The Oxford University team’s experimental product, called “ChAdOx1 nCoV-19”, is a type known as a recombinant viral vector vaccine and is one of at least 70 potential COVID-19 candidate shots under development by biotech and research teams around the world.
At least five of those are in preliminary testing in people.
The Oxford scientists said on Friday they were recruiting volunteers for early stage - Phase 1 - human trials of their shot, and large-scale production capacity was being put in place “at risk”. This means the shots will be produced in large numbers at risk of being useless if trials show they do not work.

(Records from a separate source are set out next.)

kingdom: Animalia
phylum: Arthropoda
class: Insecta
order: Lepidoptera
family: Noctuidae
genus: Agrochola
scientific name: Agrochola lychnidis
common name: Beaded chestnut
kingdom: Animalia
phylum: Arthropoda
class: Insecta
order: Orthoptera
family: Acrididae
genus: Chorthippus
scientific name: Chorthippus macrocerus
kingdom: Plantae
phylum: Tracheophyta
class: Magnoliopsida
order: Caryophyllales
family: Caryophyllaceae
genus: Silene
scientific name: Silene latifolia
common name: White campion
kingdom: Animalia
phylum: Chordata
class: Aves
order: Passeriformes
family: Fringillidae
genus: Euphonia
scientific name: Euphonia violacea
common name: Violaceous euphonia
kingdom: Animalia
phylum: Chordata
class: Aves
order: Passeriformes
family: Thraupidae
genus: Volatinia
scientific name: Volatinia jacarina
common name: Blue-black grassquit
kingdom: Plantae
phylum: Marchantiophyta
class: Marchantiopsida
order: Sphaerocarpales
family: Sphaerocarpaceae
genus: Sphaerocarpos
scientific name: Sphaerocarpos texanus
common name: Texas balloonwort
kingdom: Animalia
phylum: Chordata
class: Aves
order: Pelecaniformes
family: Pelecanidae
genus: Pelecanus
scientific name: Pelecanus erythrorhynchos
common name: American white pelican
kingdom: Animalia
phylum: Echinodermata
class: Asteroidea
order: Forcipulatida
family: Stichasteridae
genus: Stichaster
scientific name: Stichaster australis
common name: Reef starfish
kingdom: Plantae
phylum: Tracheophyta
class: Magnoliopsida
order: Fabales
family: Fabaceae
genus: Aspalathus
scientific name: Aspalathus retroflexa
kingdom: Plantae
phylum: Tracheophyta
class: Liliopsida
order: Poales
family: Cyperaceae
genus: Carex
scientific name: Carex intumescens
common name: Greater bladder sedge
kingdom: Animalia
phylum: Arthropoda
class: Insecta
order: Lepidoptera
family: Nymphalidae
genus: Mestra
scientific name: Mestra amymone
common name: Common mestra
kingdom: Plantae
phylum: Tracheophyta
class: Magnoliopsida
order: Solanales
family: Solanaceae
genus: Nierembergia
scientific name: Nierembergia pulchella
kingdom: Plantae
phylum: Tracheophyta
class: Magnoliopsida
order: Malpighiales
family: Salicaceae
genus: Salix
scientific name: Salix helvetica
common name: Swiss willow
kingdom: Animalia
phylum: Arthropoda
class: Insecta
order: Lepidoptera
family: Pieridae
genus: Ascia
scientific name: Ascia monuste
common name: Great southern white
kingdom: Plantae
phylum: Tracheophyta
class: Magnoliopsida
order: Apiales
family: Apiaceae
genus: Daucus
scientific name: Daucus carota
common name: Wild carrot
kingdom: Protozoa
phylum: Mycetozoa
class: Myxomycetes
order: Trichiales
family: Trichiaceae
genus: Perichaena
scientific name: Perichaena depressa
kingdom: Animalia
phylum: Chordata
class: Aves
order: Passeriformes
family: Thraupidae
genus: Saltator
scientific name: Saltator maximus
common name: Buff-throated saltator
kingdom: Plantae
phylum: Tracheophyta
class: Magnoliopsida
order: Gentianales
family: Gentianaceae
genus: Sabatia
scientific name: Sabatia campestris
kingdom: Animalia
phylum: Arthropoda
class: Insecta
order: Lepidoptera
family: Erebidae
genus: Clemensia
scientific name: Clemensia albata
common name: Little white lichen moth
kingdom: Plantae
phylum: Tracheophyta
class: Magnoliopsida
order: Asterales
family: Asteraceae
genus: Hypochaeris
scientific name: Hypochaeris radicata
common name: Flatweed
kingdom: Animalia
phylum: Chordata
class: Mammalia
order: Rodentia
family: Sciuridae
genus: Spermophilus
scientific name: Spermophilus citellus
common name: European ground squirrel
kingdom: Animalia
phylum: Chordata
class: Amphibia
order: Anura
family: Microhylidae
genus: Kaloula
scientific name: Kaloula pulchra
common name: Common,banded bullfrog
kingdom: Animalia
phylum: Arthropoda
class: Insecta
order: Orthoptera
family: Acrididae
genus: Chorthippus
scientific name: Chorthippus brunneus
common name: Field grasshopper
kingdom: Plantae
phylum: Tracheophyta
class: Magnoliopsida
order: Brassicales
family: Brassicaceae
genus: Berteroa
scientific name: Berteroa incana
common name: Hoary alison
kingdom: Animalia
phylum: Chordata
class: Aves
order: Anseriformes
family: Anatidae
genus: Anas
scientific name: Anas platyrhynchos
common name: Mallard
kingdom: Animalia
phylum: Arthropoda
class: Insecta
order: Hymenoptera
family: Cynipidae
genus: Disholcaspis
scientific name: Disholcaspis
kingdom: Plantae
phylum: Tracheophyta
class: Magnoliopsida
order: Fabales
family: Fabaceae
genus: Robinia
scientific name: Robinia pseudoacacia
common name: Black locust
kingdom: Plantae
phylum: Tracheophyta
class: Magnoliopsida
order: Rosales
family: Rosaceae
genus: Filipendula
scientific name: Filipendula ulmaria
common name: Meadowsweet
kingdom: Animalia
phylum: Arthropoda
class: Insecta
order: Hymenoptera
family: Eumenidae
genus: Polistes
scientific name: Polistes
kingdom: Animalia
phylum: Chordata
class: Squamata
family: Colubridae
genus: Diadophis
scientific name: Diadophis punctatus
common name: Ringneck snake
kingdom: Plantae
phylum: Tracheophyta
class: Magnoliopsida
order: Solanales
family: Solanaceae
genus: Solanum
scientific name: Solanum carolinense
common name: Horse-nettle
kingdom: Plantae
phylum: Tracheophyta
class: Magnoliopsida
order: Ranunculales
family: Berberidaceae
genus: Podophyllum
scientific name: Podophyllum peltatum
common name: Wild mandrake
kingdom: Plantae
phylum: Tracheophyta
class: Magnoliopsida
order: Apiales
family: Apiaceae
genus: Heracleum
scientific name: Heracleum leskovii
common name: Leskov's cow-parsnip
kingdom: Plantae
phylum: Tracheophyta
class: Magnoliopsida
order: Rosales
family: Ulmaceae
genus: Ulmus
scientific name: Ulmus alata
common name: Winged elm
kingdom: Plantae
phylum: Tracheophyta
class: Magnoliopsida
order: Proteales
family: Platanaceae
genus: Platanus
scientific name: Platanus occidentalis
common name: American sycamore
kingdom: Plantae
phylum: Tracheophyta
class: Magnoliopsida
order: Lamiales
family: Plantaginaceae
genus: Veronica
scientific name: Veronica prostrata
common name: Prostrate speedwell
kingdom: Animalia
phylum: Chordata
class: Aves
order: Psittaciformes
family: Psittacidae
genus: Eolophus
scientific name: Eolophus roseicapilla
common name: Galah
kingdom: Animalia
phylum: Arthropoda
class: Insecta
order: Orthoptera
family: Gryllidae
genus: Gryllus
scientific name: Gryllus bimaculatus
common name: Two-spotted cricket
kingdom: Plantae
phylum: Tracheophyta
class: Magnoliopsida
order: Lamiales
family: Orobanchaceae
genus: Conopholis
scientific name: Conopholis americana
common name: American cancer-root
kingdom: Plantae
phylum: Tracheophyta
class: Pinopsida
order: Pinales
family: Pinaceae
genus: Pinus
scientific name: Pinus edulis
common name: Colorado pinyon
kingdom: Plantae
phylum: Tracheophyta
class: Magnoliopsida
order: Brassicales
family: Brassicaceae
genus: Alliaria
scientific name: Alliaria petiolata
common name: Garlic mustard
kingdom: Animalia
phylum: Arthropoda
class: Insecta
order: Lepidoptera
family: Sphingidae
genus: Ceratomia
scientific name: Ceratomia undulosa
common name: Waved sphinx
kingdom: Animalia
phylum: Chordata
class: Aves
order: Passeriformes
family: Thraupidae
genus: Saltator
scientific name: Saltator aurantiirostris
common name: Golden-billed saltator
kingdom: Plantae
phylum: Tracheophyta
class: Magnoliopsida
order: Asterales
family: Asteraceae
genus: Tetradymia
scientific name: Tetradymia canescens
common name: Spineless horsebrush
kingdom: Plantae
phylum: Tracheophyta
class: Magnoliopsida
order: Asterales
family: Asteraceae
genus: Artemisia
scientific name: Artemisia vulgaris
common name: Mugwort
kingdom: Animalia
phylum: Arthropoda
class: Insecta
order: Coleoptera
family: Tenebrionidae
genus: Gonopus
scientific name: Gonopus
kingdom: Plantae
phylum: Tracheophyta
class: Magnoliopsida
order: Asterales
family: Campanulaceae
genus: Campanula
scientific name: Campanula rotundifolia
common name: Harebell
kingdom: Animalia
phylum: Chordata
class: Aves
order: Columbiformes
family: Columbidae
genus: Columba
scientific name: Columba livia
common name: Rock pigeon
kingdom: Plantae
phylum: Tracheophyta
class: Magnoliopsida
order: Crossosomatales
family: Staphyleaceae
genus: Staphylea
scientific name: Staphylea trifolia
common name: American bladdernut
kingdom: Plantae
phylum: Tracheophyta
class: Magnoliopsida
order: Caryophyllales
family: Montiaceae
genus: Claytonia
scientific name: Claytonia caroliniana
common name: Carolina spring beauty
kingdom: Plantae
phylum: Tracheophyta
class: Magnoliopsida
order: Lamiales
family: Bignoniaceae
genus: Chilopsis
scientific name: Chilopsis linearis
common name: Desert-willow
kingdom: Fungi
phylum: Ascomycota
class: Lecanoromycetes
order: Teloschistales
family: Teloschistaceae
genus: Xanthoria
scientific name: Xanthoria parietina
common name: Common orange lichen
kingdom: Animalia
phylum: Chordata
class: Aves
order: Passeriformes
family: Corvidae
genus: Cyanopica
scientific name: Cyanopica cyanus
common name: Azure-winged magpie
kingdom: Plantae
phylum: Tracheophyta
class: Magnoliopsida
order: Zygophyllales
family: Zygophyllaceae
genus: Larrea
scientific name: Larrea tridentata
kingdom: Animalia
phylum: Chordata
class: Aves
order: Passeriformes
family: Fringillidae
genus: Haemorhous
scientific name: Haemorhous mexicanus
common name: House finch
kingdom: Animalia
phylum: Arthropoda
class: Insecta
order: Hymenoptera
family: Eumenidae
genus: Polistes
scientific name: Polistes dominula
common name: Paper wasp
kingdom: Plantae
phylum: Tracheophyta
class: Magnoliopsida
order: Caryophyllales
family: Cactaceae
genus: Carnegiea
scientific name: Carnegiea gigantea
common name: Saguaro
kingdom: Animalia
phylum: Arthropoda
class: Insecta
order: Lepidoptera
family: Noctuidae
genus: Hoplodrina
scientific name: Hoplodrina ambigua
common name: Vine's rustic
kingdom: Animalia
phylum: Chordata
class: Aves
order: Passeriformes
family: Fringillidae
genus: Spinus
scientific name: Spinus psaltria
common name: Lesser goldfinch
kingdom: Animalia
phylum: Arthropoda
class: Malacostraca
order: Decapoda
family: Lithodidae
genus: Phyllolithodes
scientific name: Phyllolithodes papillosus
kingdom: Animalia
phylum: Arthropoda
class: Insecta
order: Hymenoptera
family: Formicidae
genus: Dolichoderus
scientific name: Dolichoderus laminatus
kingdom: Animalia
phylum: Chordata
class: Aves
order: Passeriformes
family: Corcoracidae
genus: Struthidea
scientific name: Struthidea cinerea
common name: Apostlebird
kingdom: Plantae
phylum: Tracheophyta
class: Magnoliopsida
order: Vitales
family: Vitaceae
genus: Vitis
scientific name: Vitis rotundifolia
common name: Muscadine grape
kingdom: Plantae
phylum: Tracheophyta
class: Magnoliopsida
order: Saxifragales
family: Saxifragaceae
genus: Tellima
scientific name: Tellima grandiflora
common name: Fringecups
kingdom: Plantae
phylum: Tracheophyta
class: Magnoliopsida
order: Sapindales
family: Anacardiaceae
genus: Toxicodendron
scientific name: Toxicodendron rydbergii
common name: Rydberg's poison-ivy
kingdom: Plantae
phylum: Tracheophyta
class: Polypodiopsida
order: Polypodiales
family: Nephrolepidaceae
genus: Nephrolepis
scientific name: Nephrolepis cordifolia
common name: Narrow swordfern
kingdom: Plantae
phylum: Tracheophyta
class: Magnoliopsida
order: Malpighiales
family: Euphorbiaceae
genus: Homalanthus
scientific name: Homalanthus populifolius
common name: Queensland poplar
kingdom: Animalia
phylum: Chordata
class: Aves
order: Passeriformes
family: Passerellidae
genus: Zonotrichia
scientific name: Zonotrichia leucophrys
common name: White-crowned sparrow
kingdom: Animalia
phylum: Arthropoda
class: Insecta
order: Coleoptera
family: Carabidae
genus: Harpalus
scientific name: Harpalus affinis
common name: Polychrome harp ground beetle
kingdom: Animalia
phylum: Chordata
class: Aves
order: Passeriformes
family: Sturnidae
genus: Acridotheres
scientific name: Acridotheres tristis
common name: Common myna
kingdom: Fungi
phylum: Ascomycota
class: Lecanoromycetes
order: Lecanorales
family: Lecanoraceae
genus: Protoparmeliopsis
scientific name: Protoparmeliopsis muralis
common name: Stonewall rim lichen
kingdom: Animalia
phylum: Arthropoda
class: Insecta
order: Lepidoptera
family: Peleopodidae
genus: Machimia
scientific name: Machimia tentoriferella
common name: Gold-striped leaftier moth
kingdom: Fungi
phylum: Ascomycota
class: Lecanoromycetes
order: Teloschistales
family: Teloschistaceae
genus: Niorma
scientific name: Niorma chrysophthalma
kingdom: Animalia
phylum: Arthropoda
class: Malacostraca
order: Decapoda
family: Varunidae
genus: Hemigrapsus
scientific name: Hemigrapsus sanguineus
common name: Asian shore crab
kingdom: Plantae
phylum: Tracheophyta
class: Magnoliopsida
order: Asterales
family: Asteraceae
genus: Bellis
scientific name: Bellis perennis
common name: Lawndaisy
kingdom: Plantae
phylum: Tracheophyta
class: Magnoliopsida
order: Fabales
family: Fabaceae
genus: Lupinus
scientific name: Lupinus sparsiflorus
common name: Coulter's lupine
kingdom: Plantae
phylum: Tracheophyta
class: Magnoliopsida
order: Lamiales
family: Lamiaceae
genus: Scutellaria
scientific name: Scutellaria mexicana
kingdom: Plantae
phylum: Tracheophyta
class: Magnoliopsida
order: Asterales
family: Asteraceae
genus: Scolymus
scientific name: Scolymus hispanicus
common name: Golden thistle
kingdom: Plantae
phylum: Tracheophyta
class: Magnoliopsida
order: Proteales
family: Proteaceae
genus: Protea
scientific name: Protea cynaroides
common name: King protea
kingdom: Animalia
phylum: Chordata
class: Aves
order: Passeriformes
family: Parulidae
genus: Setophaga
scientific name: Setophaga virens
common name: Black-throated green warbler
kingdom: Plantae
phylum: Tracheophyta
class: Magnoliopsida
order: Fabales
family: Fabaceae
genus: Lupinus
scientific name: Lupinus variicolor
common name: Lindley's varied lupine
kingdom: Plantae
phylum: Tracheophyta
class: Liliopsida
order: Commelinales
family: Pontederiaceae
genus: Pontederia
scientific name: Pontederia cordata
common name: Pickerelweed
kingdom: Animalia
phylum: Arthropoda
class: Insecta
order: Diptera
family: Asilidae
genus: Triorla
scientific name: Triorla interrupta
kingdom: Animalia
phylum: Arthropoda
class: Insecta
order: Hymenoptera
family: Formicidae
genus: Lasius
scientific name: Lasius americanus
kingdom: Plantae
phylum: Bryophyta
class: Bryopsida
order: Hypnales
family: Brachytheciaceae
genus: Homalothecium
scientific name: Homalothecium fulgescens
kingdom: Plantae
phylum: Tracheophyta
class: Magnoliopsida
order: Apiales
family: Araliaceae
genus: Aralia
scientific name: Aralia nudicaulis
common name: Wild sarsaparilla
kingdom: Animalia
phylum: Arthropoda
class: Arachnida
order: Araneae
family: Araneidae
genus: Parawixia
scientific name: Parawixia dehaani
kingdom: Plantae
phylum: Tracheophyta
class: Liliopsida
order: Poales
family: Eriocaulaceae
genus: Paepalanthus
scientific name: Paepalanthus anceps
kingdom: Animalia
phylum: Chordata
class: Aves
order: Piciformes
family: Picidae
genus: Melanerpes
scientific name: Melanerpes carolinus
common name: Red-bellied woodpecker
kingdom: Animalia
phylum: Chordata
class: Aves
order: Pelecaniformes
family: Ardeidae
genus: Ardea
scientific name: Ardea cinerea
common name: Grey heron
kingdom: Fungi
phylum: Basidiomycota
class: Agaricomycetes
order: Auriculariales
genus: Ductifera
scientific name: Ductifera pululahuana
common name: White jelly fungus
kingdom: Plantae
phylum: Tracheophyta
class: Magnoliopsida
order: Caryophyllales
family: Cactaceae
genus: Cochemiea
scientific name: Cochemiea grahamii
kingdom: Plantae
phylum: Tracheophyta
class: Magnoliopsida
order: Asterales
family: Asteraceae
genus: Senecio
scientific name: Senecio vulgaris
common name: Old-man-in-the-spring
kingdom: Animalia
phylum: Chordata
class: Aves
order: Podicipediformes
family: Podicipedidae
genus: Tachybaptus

“We have started at risk manufacturing of this vaccine not just on a smallish scale ... but with a network of manufacturers in as many as seven different places around the world,” Adrian Hill, a professor and director of the Jenner Institute at Oxford University, told reporters in an online briefing.
“The aim is to have at least a million doses by around about September, when we also hope to have efficacy (trial) results.”
He said three of the manufacturing partners were in Britain, two in Europe, one in India and one in China.
The scientists said initial manufacturing costs would be in “tens of millions” of pounds and acknowledged the investment risk of pressing ahead with production before verification.
They did not give details of their financing.
More than 2.14 million people have been reported to be infected by the novel coronavirus globally and 143,744 have died, according to a Reuters tally.
Hill’s team said they plan to start safety and then mid-stage efficacy trials of their potential COVID-19 vaccine in adults aged between 18 and 55 within weeks.
They then plan to expand the trial group to older age groups later, and hope to run a final phase trial with around 5,000 volunteers in the late summer.
Hill and his co-researchers - including Sarah Gilbert, an Oxford professor of vaccinology - said they have “a high degree of confidence” that human trials of the ChAdOx1 shot will show positive results in protecting against COVID-19 infection.
They acknowledged that many other research teams worldwide were also working on potential vaccines, with only a proportion likely to be fully successful.
“We can never be certain these things are going to work,” Gilbert told the briefing. “My view is that I think this one has a very strong chance of working.”
Asked when the shot - if proven to work - might be able to be made widely available to the public, Hill said the best case scenario would be for regulators to grant it “emergency use approval” - something that could be achieved within six weeks beyond the point at which data show whether it is effective.
That, he said, could mean around six weeks from September, when the team hopes to have positive trial data.